* **DIRECTIONS**
Each line from the first line of the entries through the line holding "2025년도 중소기업기술혁신개발사업(시장대응형-소부장 충북지방" is to be restated word for word; nothing else, and no picture, belongs in the answer.

* **STUDY MATERIAL**
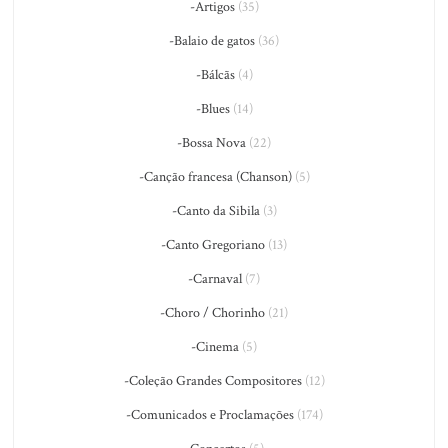
-Artigos
(35)
-Balaio de gatos
(36)
-Bálcãs
(4)
-Blues
(14)
-Bossa Nova
(22)
-Canção francesa (Chanson)
(5)
-Canto da Sibila
(3)
-Canto Gregoriano
(13)
-Carnaval
(7)
-Choro / Chorinho
(21)
-Cinema
(5)
-Coleção Grandes Compositores
(12)
-Comunicados e Proclamações
(174)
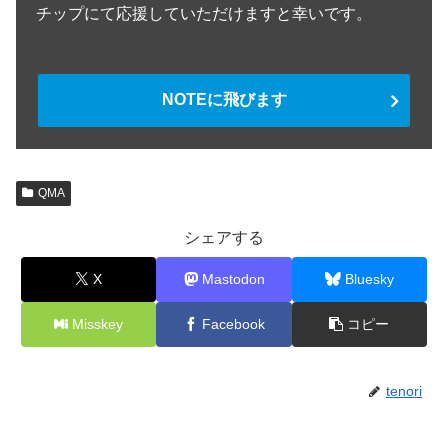
チップにて応援していただけますと幸いです。
NOTEに飛びます
QMA
シェアする
X
Mastodon
Bluesky
Misskey
Facebook
コピー
tenori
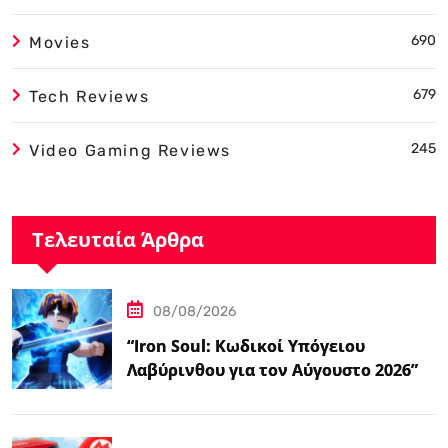
690
Movies
679
Tech Reviews
245
Video Gaming Reviews
Τελευταία Άρθρα
08/08/2026
“Iron Soul: Κωδικοί Υπόγειου
Λαβύρινθου για τον Αύγουστο 2026”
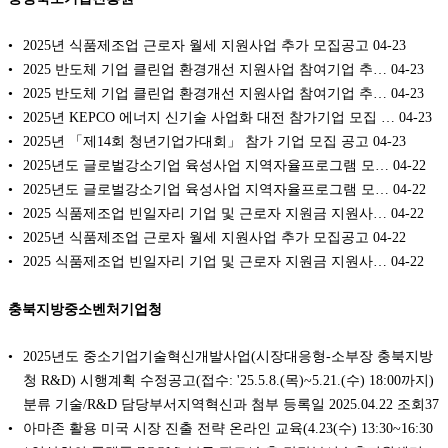
2025년 식품제조업 근로자 월세 지원사업 추가 모집공고
04-23
2025 반도체 기업 클린업 환경개선 지원사업 참여기업 추…
04-23
2025 반도체 기업 클린업 환경개선 지원사업 참여기업 추…
04-23
2025년 KEPCO 에너지 신기술 사업화 대전 참가기업 모집 …
04-23
2025년 「제14회 청년기업가대회」 참가 기업 모집 공고
04-23
2025년도 글로벌강소기업 육성사업 지역자율프로그램 모…
04-22
2025년도 글로벌강소기업 육성사업 지역자율프로그램 모…
04-22
2025 식품제조업 빈일자리 기업 및 근로자 지원금 지원사…
04-22
2025년 식품제조업 근로자 월세 지원사업 추가 모집공고
04-22
2025 식품제조업 빈일자리 기업 및 근로자 지원금 지원사…
04-22
충북지방중소벤처기업청
2025년도 중소기업기술혁신개발사업(시장대응형-소부장 충북지방
청 R&D) 시행계획 수정공고(접수: '25.5.8.(목)~5.21.(수) 18:00까지)
분류 기술/R&D 담당부서지역혁신과 첨부 등록일 2025.04.22 조회37
아마존 활용 미국 시장 진출 전략 온라인 교육(4.23(수) 13:30~16:30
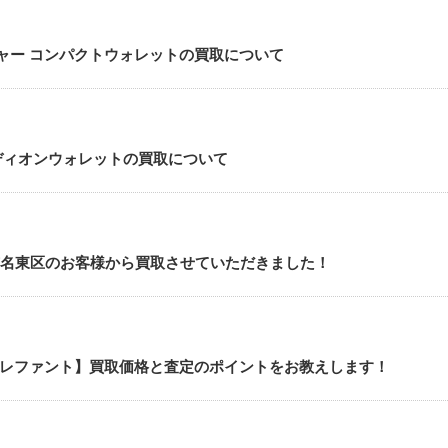
ネチャー コンパクトウォレットの買取について
コーディオンウォレットの買取について
名古屋市名東区のお客様から買取させていただきました！
財布 エレファント】買取価格と査定のポイントをお教えします！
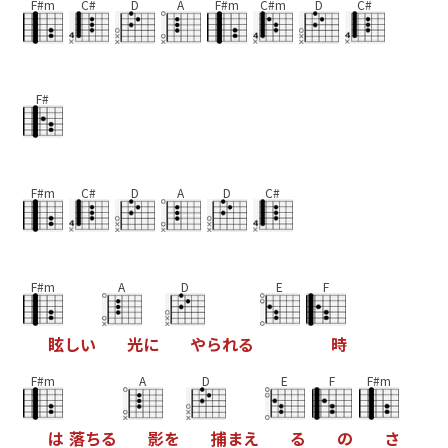
F#m
C#
D
A
F#m
C#m
D
C#
F#
F#m
C#
D
A
D
C#
F#m
A
D
E
F
眩
し
い
光
に
や
ら
れ
る
時
F#m
A
D
E
F
F#m
は
落
ち
る
影
を
捕
ま
え
る
の
さ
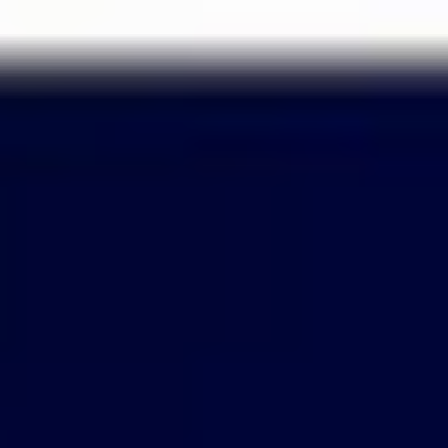
Passer
au
contenu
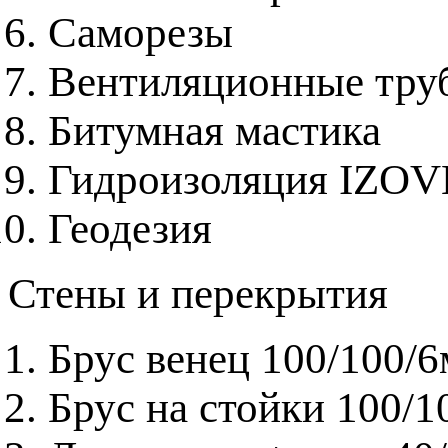
Саморезы
Вентиляционные труб
Битумная мастика
Гидроизоляция IZO
Геодезия
Стены и перекрытия
Брус венец 100/100/
Брус на стойки 100/1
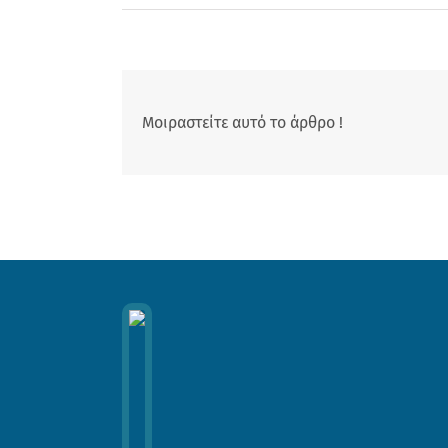
Μοιραστείτε αυτό το άρθρο !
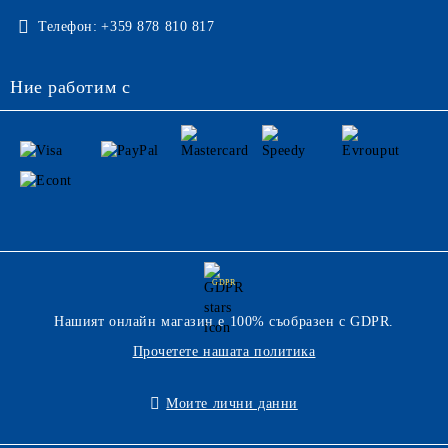
Телефон:
+359 878 810 817
Ние работим с
GDPR
Нашият онлайн магазин е 100% съобразен с GDPR.
Прочетете нашата политика
Моите лични данни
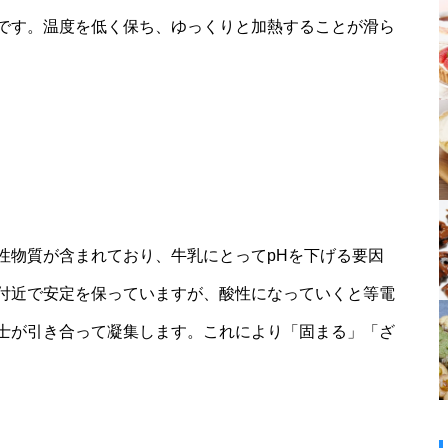
です。温度を低く保ち、ゆっくりと加熱することが滑ら
性物質が含まれており、牛乳にとってpHを下げる要因
付近で安定を保っていますが、酸性になっていくと等電
士が引き合って凝集します。これにより「固まる」「ざ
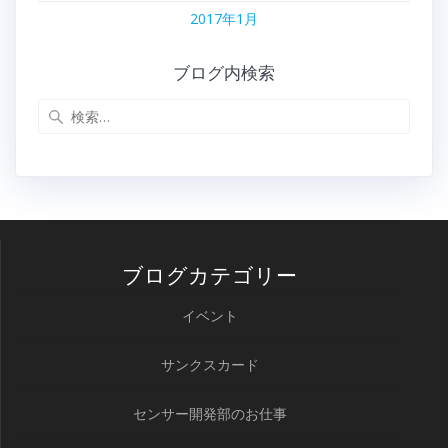
2017年1月
ブログ内検索
検
索:
ブログカテゴリー
イベント
サンクスカード
センサー開発部のお仕事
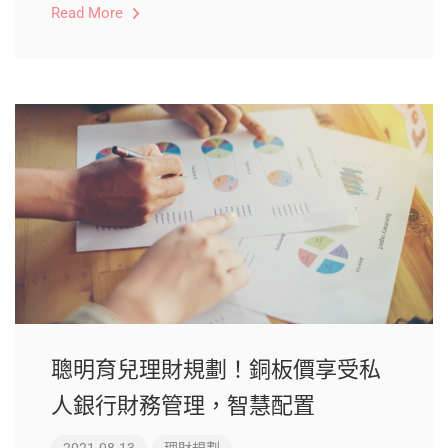
Read More
聰明育兒理財規劃！銅板價享受私
人銀行財務管理，智慧配置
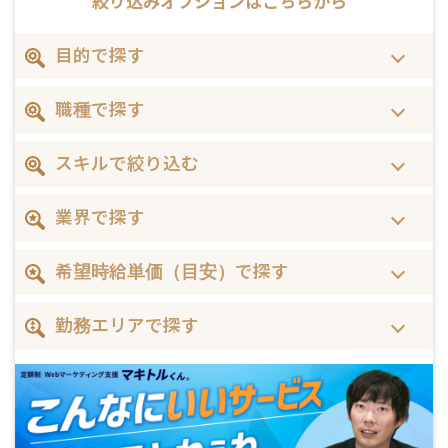
絞り込みオプションは
こちらから
目的で探す
職種で探す
スキルで絞り込む
業界で探す
希望時給単価（目安）で探す
勤務エリアで探す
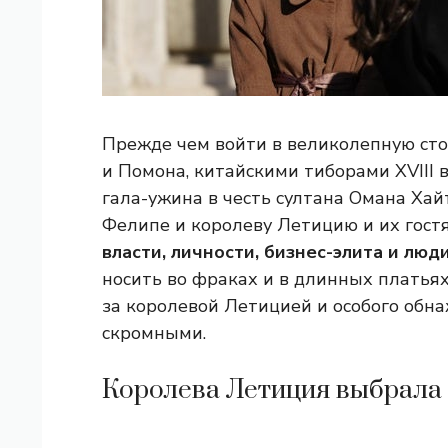
Прежде чем войти в великолепную ст
и Помона, китайскими тиборами XVIII в
гала-ужина в честь султана Омана Ха
Фелипе и королеву Летицию и их гостя
власти, личности, бизнес-элита и люд
носить во фраках и в длинных платьях
за королевой Летицией и особого обн
скромными.
Королева Летиция выбрала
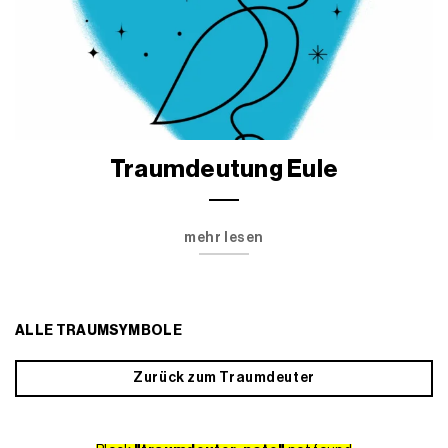
Traumdeutung Eule
mehr lesen
ALLE TRAUMSYMBOLE
Zurück zum Traumdeuter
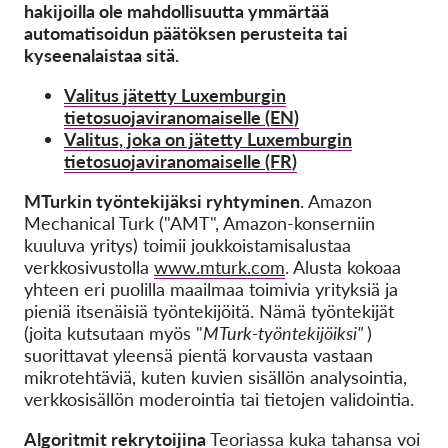
OnionShare
hakijoilla ole mahdollisuutta ymmärtää
automatisoidun päätöksen perusteita tai
Media
kyseenalaistaa sitä.
Yhteystiedot
Valitus jätetty
Luxemburgin
tietosuojaviranomaiselle (EN)
GDPRhub
Valitus, joka on jätetty
Luxemburgin
tietosuojaviranomaiselle (FR)
MTurkin työntekijäksi ryhtyminen
. Amazon
Mechanical Turk ("AMT", Amazon-konserniin
kuuluva yritys) toimii
joukkoistamisalustaa
verkkosivustolla
www.mturk.com
. Alusta kokoaa
yhteen eri puolilla maailmaa toimivia yrityksiä ja
pieniä itsenäisiä työntekijöitä. Nämä työntekijät
(joita kutsutaan myös "
MTurk-työntekijöiksi"
)
suorittavat yleensä pientä korvausta vastaan
mikrotehtäviä, kuten kuvien sisällön analysointia,
verkkosisällön moderointia tai tietojen validointia.
Algoritmit rekrytoijina
Teoriassa kuka tahansa voi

* **SOLUTION TO THE PROBLEM**
-Artigos
(35)
-Balaio de gatos
(36)
-Bálcãs
(4)
-Blues
(14)
-Bossa Nova
(22)
-Canção francesa (Chanson)
(5)
-Canto da Sibila
(3)
-Canto Gregoriano
(13)
-Carnaval
(7)
-Choro / Chorinho
(21)
-Cinema
(5)
-Coleção Grandes Compositores
(12)
-Comunicados e Proclamações
(174)
チップにて応援していただけますと幸いです。
NOTEに飛びます
QMA
シェアする
X
Mastodon
Bluesky
Misskey
Facebook
コピー
tenori
690
Movies
679
Tech Reviews
245
Video Gaming Reviews
Τελευταία Άρθρα
08/08/2026
“Iron Soul: Κωδικοί Υπόγειου
Λαβύρινθου για τον Αύγουστο 2026”
2025년 식품제조업 근로자 월세 지원사업 추가 모집공고
04-23
2025 반도체 기업 클린업 환경개선 지원사업 참여기업 추…
04-23
2025 반도체 기업 클린업 환경개선 지원사업 참여기업 추…
04-23
2025년 KEPCO 에너지 신기술 사업화 대전 참가기업 모집 …
04-23
2025년 「제14회 청년기업가대회」 참가 기업 모집 공고
04-23
2025년도 글로벌강소기업 육성사업 지역자율프로그램 모…
04-22
2025년도 글로벌강소기업 육성사업 지역자율프로그램 모…
04-22
2025 식품제조업 빈일자리 기업 및 근로자 지원금 지원사…
04-22
2025년 식품제조업 근로자 월세 지원사업 추가 모집공고
04-22
2025 식품제조업 빈일자리 기업 및 근로자 지원금 지원사…
04-22
충북지방중소벤처기업청
2025년도 중소기업기술혁신개발사업(시장대응형-소부장 충북지방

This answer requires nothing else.